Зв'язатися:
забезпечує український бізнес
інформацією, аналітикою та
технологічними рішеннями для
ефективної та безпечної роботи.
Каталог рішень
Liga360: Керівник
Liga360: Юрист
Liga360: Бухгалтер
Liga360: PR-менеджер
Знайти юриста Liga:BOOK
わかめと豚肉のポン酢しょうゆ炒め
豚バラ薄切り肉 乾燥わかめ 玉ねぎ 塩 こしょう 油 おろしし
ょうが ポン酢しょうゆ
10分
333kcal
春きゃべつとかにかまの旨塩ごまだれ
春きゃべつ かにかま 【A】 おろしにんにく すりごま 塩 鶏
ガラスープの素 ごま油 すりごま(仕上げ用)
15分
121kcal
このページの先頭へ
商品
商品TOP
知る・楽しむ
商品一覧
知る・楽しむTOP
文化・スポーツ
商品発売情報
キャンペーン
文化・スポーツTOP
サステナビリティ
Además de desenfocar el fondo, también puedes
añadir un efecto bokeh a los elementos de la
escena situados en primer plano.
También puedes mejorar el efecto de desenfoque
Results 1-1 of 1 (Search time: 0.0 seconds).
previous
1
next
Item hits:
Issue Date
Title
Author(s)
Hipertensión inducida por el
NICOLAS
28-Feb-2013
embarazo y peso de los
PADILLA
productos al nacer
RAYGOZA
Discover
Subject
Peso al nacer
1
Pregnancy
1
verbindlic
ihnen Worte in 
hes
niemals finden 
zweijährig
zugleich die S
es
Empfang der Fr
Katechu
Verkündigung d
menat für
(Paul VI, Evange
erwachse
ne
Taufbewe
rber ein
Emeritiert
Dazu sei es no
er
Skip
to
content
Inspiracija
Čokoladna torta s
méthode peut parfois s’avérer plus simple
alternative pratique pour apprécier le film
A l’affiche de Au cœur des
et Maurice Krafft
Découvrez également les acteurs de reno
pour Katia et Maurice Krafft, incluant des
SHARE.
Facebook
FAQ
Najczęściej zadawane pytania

WORK TASK: Every line above is to be transcribed exactly, with nothing dropped.

TASK SOLUTION:
Зв'язатися:
забезпечує український бізнес
інформацією, аналітикою та
технологічними рішеннями для
ефективної та безпечної роботи.
Каталог рішень
Liga360: Керівник
Liga360: Юрист
Liga360: Бухгалтер
Liga360: PR-менеджер
Знайти юриста Liga:BOOK
わかめと豚肉のポン酢しょうゆ炒め
豚バラ薄切り肉 乾燥わかめ 玉ねぎ 塩 こしょう 油 おろしし
ょうが ポン酢しょうゆ
10分
333kcal
春きゃべつとかにかまの旨塩ごまだれ
春きゃべつ かにかま 【A】 おろしにんにく すりごま 塩 鶏
ガラスープの素 ごま油 すりごま(仕上げ用)
15分
121kcal
このページの先頭へ
商品
商品TOP
知る・楽しむ
商品一覧
知る・楽しむTOP
文化・スポーツ
商品発売情報
キャンペーン
文化・スポーツTOP
サステナビリティ
Además de desenfocar el fondo, también puedes
añadir un efecto bokeh a los elementos de la
escena situados en primer plano.
También puedes mejorar el efecto de desenfoque
Results 1-1 of 1 (Search time: 0.0 seconds).
previous
1
next
Item hits:
Issue Date
Title
Author(s)
Hipertensión inducida por el
NICOLAS
28-Feb-2013
embarazo y peso de los
PADILLA
productos al nacer
RAYGOZA
Discover
Subject
Peso al nacer
1
Pregnancy
1
verbindlic
ihnen Worte in 
hes
niemals finden 
zweijährig
zugleich die S
es
Empfang der Fr
Katechu
Verkündigung d
menat für
(Paul VI, Evange
erwachse
ne
Taufbewe
rber ein
Emeritiert
Dazu sei es no
er
Skip
to
content
Inspiracija
Čokoladna torta s
méthode peut parfois s’avérer plus simple
alternative pratique pour apprécier le film
A l’affiche de Au cœur des
et Maurice Krafft
Découvrez également les acteurs de reno
pour Katia et Maurice Krafft, incluant des
SHARE.
Facebook
FAQ
Najczęściej zadawane pytania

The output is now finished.